Ceçi
ceçi n'est pas ceçi
________________

Er was eens een prinsesje dat bij haar geboorte veel cadeaus kreeg.
Van haar neven en nichten, ooms, tantes, koningen en koninginnen uit naburige en verre landen.
Natuurlijk ook van zeven feeën; dat spreekt vanzelf.

De eerste zes feeën gaven niets bijzonders: veel geluk, een stelletje wensen en meer van dat soort feeëndingen. Maar de zevende fee (die eigenlijk niet was uitgenodigd) gaf haar drie naalden en sprak:
"Hij, die U het verschil tussen deze drie naalden duidelijk kan maken zal Uw man zijn."

De ouders van het prinsesje, de koning en de koningin, vonden het een rotstreek van de fee omdat ze aanstonds zagen dat er geen verschil was. Maar aan de zevende fee viel nu eenmaal niet te ontkomen,
dat hadden ze wel geleerd van de moeder van de koningin (de vrouw van de kleinzoon van Doornroosje).

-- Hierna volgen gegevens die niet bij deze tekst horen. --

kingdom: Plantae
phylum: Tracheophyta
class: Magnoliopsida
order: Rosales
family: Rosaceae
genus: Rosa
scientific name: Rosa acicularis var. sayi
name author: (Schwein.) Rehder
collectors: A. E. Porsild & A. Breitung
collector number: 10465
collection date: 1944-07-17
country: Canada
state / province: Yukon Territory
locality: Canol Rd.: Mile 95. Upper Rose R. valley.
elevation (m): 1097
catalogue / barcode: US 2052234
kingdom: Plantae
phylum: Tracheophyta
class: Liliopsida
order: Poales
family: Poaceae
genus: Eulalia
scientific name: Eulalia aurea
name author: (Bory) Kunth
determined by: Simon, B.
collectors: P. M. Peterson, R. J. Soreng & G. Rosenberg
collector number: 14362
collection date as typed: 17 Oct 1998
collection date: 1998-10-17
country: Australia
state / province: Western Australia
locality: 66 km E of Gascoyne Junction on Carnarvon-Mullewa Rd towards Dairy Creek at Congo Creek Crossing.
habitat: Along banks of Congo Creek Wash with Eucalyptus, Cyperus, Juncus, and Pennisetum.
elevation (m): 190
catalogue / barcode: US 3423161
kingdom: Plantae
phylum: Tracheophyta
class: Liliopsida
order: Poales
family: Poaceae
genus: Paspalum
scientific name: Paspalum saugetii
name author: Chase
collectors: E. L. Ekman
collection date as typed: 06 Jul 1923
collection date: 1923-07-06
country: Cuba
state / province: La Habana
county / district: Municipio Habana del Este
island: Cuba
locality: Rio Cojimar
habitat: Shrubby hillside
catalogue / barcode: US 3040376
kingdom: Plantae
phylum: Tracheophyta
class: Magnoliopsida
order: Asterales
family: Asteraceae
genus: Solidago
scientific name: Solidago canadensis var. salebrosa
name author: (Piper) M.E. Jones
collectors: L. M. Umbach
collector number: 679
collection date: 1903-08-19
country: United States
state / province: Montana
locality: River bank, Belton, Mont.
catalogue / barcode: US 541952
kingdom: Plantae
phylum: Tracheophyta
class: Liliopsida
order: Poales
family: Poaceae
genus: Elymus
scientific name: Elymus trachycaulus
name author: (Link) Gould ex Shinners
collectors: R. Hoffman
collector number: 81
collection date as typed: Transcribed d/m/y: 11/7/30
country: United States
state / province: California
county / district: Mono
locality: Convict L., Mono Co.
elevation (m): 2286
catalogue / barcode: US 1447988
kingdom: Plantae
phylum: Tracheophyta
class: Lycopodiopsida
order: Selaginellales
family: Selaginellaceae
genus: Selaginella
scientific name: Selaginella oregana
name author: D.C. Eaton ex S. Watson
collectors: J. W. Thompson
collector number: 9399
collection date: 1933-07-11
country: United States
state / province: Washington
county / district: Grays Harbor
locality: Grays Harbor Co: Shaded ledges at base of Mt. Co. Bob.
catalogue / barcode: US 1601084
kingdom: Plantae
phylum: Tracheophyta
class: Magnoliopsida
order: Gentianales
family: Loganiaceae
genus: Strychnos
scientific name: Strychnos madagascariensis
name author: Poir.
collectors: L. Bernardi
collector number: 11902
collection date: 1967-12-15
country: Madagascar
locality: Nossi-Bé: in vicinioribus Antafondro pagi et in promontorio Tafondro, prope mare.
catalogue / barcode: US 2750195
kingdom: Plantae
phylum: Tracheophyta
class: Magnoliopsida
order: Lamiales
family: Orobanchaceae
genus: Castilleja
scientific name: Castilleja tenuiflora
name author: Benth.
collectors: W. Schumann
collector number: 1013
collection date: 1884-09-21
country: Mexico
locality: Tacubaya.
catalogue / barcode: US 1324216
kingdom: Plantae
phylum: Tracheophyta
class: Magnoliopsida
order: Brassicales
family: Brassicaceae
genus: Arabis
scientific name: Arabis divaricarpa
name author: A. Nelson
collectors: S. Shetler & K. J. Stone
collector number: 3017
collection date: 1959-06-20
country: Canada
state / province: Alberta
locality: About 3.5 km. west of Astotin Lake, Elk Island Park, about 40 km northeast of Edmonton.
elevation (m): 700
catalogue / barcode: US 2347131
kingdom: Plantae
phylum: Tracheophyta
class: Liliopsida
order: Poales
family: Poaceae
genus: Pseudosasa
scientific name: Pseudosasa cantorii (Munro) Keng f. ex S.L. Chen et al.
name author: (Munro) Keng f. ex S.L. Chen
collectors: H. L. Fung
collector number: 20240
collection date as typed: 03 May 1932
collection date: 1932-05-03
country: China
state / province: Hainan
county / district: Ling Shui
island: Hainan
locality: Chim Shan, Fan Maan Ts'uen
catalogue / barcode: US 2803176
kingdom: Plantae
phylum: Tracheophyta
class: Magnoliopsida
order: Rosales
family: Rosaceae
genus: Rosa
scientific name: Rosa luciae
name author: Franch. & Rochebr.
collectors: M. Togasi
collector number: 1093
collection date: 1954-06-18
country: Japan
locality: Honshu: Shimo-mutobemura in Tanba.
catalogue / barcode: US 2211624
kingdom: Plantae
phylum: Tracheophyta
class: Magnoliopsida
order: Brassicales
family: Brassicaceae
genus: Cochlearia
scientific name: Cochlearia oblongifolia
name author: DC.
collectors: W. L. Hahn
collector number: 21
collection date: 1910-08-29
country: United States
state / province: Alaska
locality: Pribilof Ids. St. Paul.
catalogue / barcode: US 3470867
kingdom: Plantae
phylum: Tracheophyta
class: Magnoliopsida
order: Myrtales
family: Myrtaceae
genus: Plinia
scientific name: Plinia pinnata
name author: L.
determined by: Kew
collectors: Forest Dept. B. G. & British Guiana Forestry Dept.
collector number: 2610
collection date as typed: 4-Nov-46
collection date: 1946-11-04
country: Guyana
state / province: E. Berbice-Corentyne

Dus lieten ze foto's van de naalden door het hele land verspreiden, via de televisie uitzenden, en ook op de radio had men het er over. Zelfs op de popzender.

Op alle Universiteiten en lagere scholen nam men het probleem ter hand. De naalden werden onder electronenmicroscopen gelegd, kinderen schreven er opstellen over en maakten er mooie tekeningen van maar allen moesten tot de conclusie komen dat er geen verschil was.

Eens per week was er een spreekuur voor paragnosten, gekken, sterrenwichelaars en rozenkruizers
waarop dezen hun mening over de naalden mochten geven. Men opperde de wildste mogelijkheden
zoals bijvoorbeeld de gedachte dat de naalden in ultraviolet licht onder het zingen van bepaalde middeleeuwse gezangen spontaan zouden verbuigen tot drie verschillende karakters in het Ming-Chinees. Doch hoezeer men ook aan al deze intuïties gehoor gaf, geen enkele ervan leidde tot resultaat.

Intussen groeide de prinses voorspoedig op. Onder invloed van paardrij- en tennislessen werd zij al mooier en mooier en door het winnen van talloze televisiequizzen ook nog eens steeds intelligenter.
Al spoedig was haar faam zó gegroeid dat er een tweede spreekuur per week aan het hof moest worden ingesteld en toen ze negentien werd zelfs één per dag.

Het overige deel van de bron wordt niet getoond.